Can preeclampsia be prevented?
Unfortunately, we don’t know if preeclampsia is preventable.... yet.
Those who are pregnant or considering pregnancy can discuss preeclampsia risk reduction with their OBGYN or midwife. Meeting with a women’s health doctor before pregnancy can help a person identify risk factors and take the necessary steps to improve their health. Making sure blood pressure and blood sugar (for those that have diabetes) are well controlled is important before getting pregnant. Having an established exercise routine, sticking to a well balanced diet and working towards a healthy weight as determined by you and your clinician, are also good risk reducing strategies for preeclampsia. Finally, in recent years, aspirin has been found to be helpful in preventing preeclampsia in those who have high risk factors; never start aspirin in pregnancy without consulting your doctor first.
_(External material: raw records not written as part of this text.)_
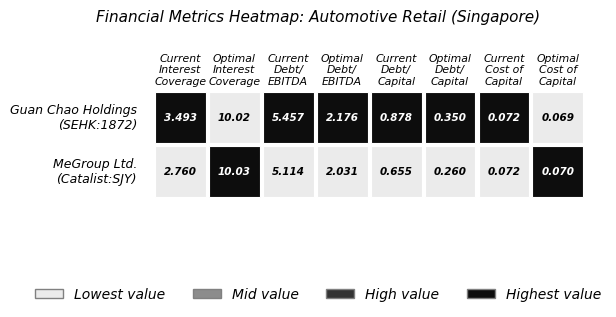

Reading left to right, extract all data points from this chart.

current_interest_coverage: 0=3.5	1=2.8
optimal_interest_coverage: 0=10.0	1=10.0
current_debt_ebitda: 0=5.5	1=5.1
optimal_debt_ebitda: 0=2.2	1=2.0
current_debt_capital: 0=0.9	1=0.7
optimal_debt_capital: 0=0.3	1=0.3
current_cost_capital: 0=0.1	1=0.1
optimal_cost_capital: 0=0.1	1=0.1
How is preeclampsia treated?
The only cure for preeclampsia is delivery of the baby and placenta. If preeclampsia is diagnosed before full-term, a person’s doctor will determine if they need to be delivered right away or if other management options such as blood pressure medication can be used to give the baby more time to develop. If a pregnant person’s life is in danger due to preeclampsia, immediate delivery may be the only option.
While delivery is the cure for preeclampsia, the disease does not disappear the minute the baby is born, but may take up to 12 weeks to completely resolve. Preeclampsia diagnosis can also happen after a person gives birth.
Now that you know so much more about preeclampsia, don’t run off! If you plan to get pregnant in the future, schedule an appointment with a women’s health physician to discuss your fertility plans and identify any activities you can start now to stay proactive with your health.